Comme dans ses oeuvres précédentes parues chez A.M.I., Émilie Querbalec n'hésite à user de ruptures de construction. L'histoire que nous suivons pendant la première moitié du récit va prendre une toute autre tournure à la page 121. Soit presque pile au centre de l'ouvrage. Ensuite, elle embraye sur une histoire qui a évidemment des liens profonds avec tout ce que nous avons lu depuis le début, mais qui part dans une autre direction, une autre ambiance, plus proche de la SF que du fantastique qui imprégnait les premières pages. Mais je m'arrête là, ne voulant pas vous ôter le plaisir de ce bouleversement. Je tenais tout de même à évoquer ce changement, car j'ai lu dans pas mal de critiques de Quitter les monts d'automne et, surtout, des Chants de Nüying se plaindre de ce manque de linéarité et donc de cette perturbation dans leurs attentes. Cela peut légitimement s'entendre, même si de mon côté j'avais apprécié ces variations. D'où mon avertissement : ici aussi vous serez un peu secoué. Mais cela, à mon avis, s'avère tout à fait justifié. Et je dois avouer que cette bifurcation m'a très agréablement surpris, car je me demandais bien comment Émilie Querbalec allait pouvoir continuer son récit.

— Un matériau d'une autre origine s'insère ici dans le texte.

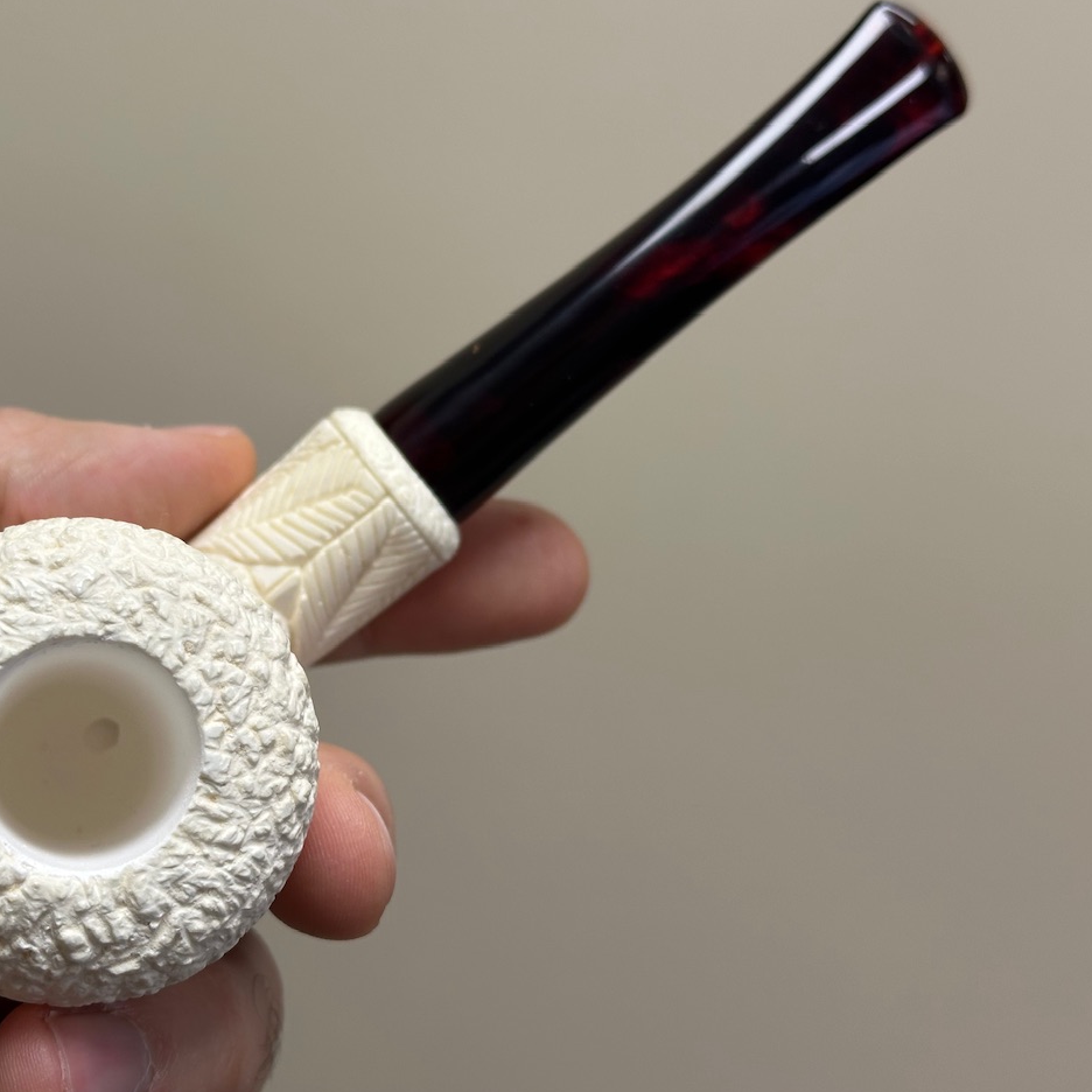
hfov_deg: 29.3
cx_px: 350
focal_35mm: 58
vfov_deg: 29.6
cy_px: 547
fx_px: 2070
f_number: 1.78
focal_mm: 6.86
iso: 50
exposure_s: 1/100
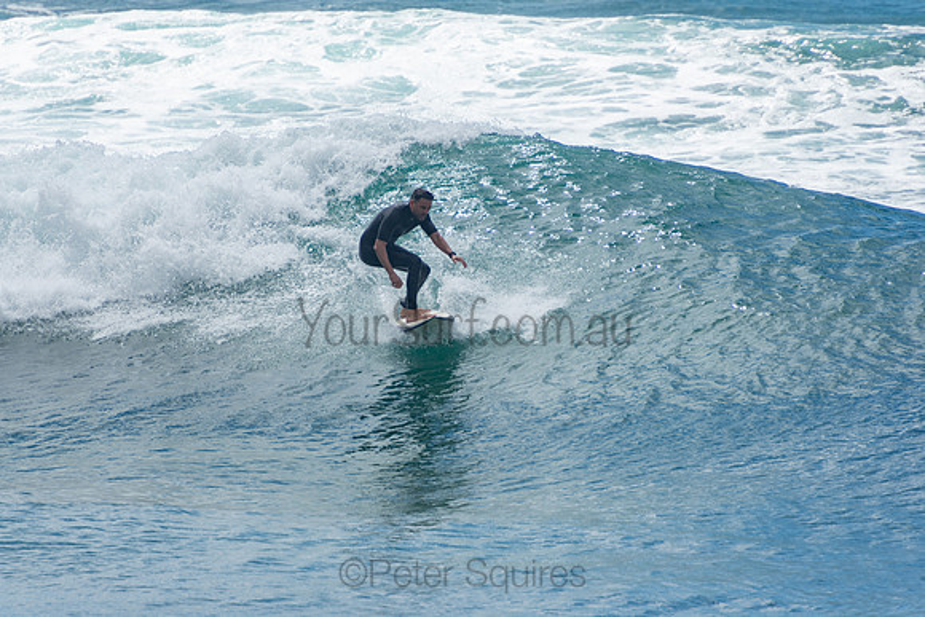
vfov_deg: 2.3
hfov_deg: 3.4
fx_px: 15420
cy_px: 308
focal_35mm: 600
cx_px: 462
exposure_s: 1/1250
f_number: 5.6
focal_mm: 400
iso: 160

Autre grand changement : l'espace est totalement absent de ce roman. Même la technologie est reléguée à l'arrière-plan. La modernité vient plutôt des plantes, de la terre encore. C'est de là que vient la solution qui peut permettre de s'en sortir, de compenser. Alors bien sûr, on a encore besoin d'électronique pour aider, pour soigner. Mais cela ne vient qu'après le passage du monde vivant.

Il y aurait encore beaucoup à dire tant ce roman est riche et construit, empli d'indices glissés dès les premières pages et qui auront un sens plus tard, beaucoup plus tard. Et aussi de références à d'autres textes plus anciens (comme Voltaire et son Candide). Mais en parler ici dévoilerait trop et ce n'est pas mon but.

Les Sentiers de Recouvrance est un roman court, mais il transporte loin et vite. Les paysages décrits par Émilie Querbalec se sont imposés à moi avec force et précision. Je me suis vu cheminer à travers eux en compagnie de Nas et d'Ayden. Puis, après le changement de cap, j'ai continué sans effort à les accompagner dans leur parcours difficile mais positif. Je reste un admirateur de l'oeuvre de cette autrice, qui n'hésite pas à surprendre, et j'attends, confiant, de voir dans quelle direction elle va nous mener la prochaine fois.